作家・有川浩さんが選ぶ「わが人生最高の10冊」
「物語」の先達たちとの幸福な出会い

憧れた作品の新シリーズを私が書くなんて

私の家では、両親が小説や漫画など、いろいろな本を無造作に部屋に置いていたので、小さい頃から本が好きで、4~5歳の頃はグリム童話をマネしたりして、お話を作って遊んでいました。

小学校に入ってからは図書室の本を夢中で読みました。1位の『だれも知らない小さな国』も小学校3年生のとき、図書室で出会った一冊です。

主人公の「セイタカサン」が山でコロボックル(小人)と巡り合うのが当時の私と同じ小学3年生。私の故郷、高知も自然が豊かだったこともあって、コロボックルは本当にいるんじゃないか、あわよくば私が第二のセイタカサンにと本気で思っていました。

いま考えると、この作品は、子供向けだからと甘くは書かれていない。細かい所をリアルに固めているからこそ、本物の物語として読者の私があそこまで信じたのだと思います。

このコロボックル物語シリーズが文庫で復刊された際に、私は解説を書かせていただきました。そのご縁で、原作者の佐藤さとるさんと対談もさせていただいたんです。
========================================================================
* **情報の活用**
**a)** 人生最高の10冊の文章を「主人公の「セイタカサン」が山」から「こまで信じたのだと思います。」まで写し、「セイタカサン」を「のっぽさん」に改名してください。
**b)** 人生最高の10冊の文章を、最後の文のあとから書き進めてください。

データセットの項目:
========================================================================
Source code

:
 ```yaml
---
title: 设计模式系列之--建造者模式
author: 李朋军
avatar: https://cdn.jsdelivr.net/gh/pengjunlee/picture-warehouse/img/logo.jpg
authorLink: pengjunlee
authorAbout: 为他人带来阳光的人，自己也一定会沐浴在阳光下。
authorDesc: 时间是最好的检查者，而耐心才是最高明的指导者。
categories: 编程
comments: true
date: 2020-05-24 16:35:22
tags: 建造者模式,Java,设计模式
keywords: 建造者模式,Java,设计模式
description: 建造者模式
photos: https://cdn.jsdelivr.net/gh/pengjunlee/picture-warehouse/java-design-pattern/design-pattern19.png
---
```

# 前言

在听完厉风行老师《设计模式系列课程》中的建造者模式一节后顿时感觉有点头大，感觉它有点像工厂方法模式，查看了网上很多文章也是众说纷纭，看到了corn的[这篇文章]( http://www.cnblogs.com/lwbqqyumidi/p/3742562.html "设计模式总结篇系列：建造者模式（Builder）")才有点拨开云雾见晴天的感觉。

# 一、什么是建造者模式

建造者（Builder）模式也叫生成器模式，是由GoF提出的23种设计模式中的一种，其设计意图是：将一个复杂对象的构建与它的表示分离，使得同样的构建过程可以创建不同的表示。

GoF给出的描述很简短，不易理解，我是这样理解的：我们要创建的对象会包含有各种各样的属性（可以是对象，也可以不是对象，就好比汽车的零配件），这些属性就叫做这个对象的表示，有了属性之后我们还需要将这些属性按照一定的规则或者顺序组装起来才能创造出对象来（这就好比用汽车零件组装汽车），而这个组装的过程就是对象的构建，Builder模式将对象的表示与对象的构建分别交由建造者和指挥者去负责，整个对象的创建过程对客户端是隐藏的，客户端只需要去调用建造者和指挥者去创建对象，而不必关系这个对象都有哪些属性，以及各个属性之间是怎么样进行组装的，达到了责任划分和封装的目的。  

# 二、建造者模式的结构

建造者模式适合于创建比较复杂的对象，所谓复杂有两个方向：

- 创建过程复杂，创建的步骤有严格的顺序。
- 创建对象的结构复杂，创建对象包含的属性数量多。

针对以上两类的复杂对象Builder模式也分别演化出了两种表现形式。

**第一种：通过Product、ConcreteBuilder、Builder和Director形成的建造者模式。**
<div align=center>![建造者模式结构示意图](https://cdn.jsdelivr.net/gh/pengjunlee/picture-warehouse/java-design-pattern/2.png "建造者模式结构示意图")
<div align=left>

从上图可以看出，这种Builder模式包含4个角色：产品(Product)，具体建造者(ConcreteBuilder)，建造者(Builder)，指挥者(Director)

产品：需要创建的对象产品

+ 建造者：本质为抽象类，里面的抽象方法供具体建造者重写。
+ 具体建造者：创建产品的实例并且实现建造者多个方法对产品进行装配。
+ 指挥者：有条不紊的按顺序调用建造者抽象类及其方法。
========================================================================
* **解答一覧**
**a)**
主人公の「のっぽさん」が山でコロボックル(小人)と巡り合うのが当時の私と同じ小学3年生。私の故郷、高知も自然が豊かだったこともあって、コロボックルは本当にいるんじゃないか、あわよくば私が第二ののっぽさんにと本気で思っていました。

いま考えると、この作品は、子供向けだからと甘くは書かれていない。細かい所をリアルに固めているからこそ、本物の物語として読者の私があそこまで信じたのだと思います。

**b)**
私は、コロボックル物語は、佐藤さんが生み出した日本の宝だと思っているので、「時代時代の作家が、物語を書き継いでいくことができたら素敵ですね」とお話ししました。

そうしたら佐藤さんが、「じゃ、有川さんが書いてよ」とその場でご指名を受けまして。私にとっては物語の神様のような人ですから、「これは、やるしかない!」と心に決めました。

子供の頃、憧れた作品の新シリーズを私が書くなんて、タイムスリップして昔の自分に教えても、絶対に信じないと思います(笑)。

2位の『星へ行く船』は最初、友達に借りて読んだのですが、何度も読み返したいので、お小遣いを貯めて、初めて自分で買った本です。小学6年生のときでした。

それまでは物語の世界を楽しむだけで、「作家」という存在を意識したことはなかったのですが、この本と出会って、私も「作家」になりたいと思いました。

衝撃的だったのは、著者の新井素子さんが若くしてデビューされて、小学生の私からでも、従姉妹のお姉さんみたいな存在に見えたこと。「私も素ちゃんになりたい、なれるんじゃないか」と思ったんです。

物語の主人公である19歳の女の子・あゆみちゃんが、親に反発したり、男性にドキドキしたりする瑞々しい気持ちにもとても共感して、自分に通じる物語として読んでいた気がします。